DCA of course talks the language of probability, it does not attempt to parse. It might implicity parse under certain circumstances, in all European languages, with the exception of English there is gender and agreement. DCA will pick this up and could be described as a partial parsing.

A diagram of what is happenning is given below.

Here is the guts of it There are a few algorithms in here which are not really relevant. You can compile it into whatever system you wish. There are some I/O routines which the user will have to write for himself. They are fairly trivial.

/* This program is designed to achieve the ultimate in compression. THere are codes like the Huffing code that lose very little

entropy. This provides for the ultimate. It is a well known mathematical fact that the number of ways of arranging objects in holes

is N!/(Pi(n(i)!(N-Sigman(i))!) This assumes that each site is occupied by 1 and 1 only object.

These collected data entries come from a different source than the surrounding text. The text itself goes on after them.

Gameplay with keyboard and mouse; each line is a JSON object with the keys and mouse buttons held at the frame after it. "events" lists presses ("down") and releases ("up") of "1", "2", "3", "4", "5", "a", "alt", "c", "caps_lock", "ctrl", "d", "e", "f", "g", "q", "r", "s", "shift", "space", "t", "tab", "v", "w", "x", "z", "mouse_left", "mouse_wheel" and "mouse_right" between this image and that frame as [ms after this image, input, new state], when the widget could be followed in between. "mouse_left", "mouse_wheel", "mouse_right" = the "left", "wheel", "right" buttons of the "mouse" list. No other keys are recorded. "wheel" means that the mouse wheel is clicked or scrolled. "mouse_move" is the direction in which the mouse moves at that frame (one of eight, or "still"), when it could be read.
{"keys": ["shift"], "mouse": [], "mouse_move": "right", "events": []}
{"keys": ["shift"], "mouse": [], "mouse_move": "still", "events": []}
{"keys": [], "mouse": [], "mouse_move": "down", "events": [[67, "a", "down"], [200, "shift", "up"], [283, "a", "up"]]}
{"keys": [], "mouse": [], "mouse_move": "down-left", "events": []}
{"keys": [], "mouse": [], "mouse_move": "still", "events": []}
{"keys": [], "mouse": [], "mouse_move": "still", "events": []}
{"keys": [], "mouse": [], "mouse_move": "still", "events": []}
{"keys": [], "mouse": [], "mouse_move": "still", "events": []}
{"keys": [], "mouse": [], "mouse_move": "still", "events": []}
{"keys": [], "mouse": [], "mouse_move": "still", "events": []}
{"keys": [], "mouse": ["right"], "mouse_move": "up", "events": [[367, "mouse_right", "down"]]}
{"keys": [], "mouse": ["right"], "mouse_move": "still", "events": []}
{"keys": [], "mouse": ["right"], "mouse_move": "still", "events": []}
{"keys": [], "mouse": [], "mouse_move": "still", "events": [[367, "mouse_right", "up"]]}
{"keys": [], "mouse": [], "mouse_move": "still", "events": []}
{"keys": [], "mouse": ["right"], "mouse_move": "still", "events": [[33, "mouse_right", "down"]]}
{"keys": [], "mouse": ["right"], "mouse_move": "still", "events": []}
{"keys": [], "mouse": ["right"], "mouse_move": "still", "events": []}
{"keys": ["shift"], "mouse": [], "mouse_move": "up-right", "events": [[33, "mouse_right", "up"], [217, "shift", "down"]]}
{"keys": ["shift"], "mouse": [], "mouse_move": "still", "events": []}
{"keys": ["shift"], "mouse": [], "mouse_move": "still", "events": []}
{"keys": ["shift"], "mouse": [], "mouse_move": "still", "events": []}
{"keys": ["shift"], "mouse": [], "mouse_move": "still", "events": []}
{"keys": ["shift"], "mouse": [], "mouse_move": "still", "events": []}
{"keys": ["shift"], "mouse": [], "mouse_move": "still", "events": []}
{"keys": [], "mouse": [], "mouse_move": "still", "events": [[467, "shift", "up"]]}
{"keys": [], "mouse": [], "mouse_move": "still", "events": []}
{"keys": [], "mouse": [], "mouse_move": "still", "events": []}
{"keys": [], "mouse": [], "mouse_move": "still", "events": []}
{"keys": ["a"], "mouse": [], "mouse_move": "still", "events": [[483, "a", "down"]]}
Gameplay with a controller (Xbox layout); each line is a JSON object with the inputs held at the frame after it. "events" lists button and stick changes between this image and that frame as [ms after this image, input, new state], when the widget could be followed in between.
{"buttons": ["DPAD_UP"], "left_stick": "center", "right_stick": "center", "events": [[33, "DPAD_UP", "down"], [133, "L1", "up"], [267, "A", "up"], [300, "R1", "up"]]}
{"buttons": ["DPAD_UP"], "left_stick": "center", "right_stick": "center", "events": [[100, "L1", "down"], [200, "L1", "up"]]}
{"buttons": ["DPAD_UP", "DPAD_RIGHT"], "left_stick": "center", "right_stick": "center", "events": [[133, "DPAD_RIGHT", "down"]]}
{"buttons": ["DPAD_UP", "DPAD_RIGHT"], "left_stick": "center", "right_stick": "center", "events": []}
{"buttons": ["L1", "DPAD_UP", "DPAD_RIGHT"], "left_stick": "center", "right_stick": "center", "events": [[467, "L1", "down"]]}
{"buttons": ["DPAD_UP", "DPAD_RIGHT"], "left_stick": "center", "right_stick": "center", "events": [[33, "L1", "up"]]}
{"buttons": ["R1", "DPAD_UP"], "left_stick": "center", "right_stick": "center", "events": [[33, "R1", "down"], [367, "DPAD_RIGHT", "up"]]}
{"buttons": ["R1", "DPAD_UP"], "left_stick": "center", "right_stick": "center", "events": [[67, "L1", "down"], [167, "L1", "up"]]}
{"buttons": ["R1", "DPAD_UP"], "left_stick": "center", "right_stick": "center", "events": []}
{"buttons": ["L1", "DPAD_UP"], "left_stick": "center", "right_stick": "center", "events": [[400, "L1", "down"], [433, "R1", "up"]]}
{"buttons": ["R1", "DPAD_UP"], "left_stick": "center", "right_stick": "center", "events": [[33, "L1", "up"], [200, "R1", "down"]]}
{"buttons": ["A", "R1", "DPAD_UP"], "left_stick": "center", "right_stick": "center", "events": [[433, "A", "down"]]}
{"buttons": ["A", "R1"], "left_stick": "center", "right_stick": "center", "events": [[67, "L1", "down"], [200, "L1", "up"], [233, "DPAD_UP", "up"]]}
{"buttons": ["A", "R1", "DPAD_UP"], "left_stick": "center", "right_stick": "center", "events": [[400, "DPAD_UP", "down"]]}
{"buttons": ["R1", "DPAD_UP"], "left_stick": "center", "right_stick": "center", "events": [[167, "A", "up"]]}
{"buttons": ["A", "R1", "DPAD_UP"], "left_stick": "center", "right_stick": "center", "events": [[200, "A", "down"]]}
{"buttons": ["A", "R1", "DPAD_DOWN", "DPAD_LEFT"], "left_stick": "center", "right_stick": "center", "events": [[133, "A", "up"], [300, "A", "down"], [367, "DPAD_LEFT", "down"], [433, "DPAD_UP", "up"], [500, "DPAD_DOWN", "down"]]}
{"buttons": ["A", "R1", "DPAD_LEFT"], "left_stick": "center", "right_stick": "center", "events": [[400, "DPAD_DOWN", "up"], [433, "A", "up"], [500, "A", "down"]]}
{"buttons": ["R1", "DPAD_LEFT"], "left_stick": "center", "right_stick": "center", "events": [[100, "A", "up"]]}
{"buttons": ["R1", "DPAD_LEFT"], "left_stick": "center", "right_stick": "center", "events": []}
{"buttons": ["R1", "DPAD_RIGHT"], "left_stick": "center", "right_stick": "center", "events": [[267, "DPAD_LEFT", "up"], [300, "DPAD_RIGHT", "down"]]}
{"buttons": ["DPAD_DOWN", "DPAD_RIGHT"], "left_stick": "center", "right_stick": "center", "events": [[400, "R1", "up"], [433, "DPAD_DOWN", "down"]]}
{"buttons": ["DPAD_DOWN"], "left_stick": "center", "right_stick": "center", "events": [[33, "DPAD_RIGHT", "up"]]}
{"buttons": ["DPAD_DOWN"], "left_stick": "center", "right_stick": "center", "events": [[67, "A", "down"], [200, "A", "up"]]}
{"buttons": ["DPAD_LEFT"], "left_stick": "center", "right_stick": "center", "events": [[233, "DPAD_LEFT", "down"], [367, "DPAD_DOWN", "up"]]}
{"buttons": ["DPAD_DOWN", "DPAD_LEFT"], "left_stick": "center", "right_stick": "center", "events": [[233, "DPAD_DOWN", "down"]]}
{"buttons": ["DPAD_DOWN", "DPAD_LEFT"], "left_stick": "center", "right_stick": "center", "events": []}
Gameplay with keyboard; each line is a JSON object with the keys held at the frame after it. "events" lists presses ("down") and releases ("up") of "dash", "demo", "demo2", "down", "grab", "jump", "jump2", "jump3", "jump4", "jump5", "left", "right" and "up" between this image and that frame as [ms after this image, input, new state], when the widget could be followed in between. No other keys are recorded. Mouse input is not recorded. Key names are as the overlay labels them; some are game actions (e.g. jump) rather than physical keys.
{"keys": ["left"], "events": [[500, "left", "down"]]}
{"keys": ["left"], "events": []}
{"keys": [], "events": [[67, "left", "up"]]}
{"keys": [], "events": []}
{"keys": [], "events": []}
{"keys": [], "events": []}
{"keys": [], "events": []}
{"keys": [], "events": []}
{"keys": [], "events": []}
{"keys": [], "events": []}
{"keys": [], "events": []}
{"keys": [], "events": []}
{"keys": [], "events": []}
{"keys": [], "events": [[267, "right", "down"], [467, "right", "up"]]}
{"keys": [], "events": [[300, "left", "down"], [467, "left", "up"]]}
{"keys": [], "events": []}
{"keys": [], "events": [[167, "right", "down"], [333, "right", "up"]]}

The problem then is to enumerate each individual configuration. If each configuration can be numbered compression has been achieved.

Consider N!/(n!(N-n)!) If we can evaluate that expression the complete expression can be evaluated. For we can work out the

configuration for n(0), We are now left with N-n(0) places. Then n(1), N-n(0) and so on. The algorithm used is the following:-

If we take the n[0]th poaition of number n[0] and place it somewhere we know that the number of arrangements of the remaining

n[0]-1 will be P!/((n[0]-1)!(P-1-n[0])!)

This gives us a scheme of numbering. If we calculate Sigma(P!/((n[0]-1)!(P-1-n[0])!)) as ball -> P position we have a numbering scheme.

*/

class Factorial{

/* This class is the class of factorials. arr starts off with 1,2,3.....n It is created in this form by Factorial(int).

divide divides by an integer. It does this by finding the Highest common factor using Euclid's algorithm, and divides

repeatedly until the number you are divising by becomes equal to 1. If division is by a factorial the numbers are taken

in turn. In this way we get N!/(n!(N-n)!) in is simplest form.

*/

public:

int n;//The number of numbers in the factorial

int *arr;

Factorial(int);//sets up factorial. Initially the numbers are sequential

void divide(Factorial);//This divides by another factorial. It does this to limit the size of the numbers.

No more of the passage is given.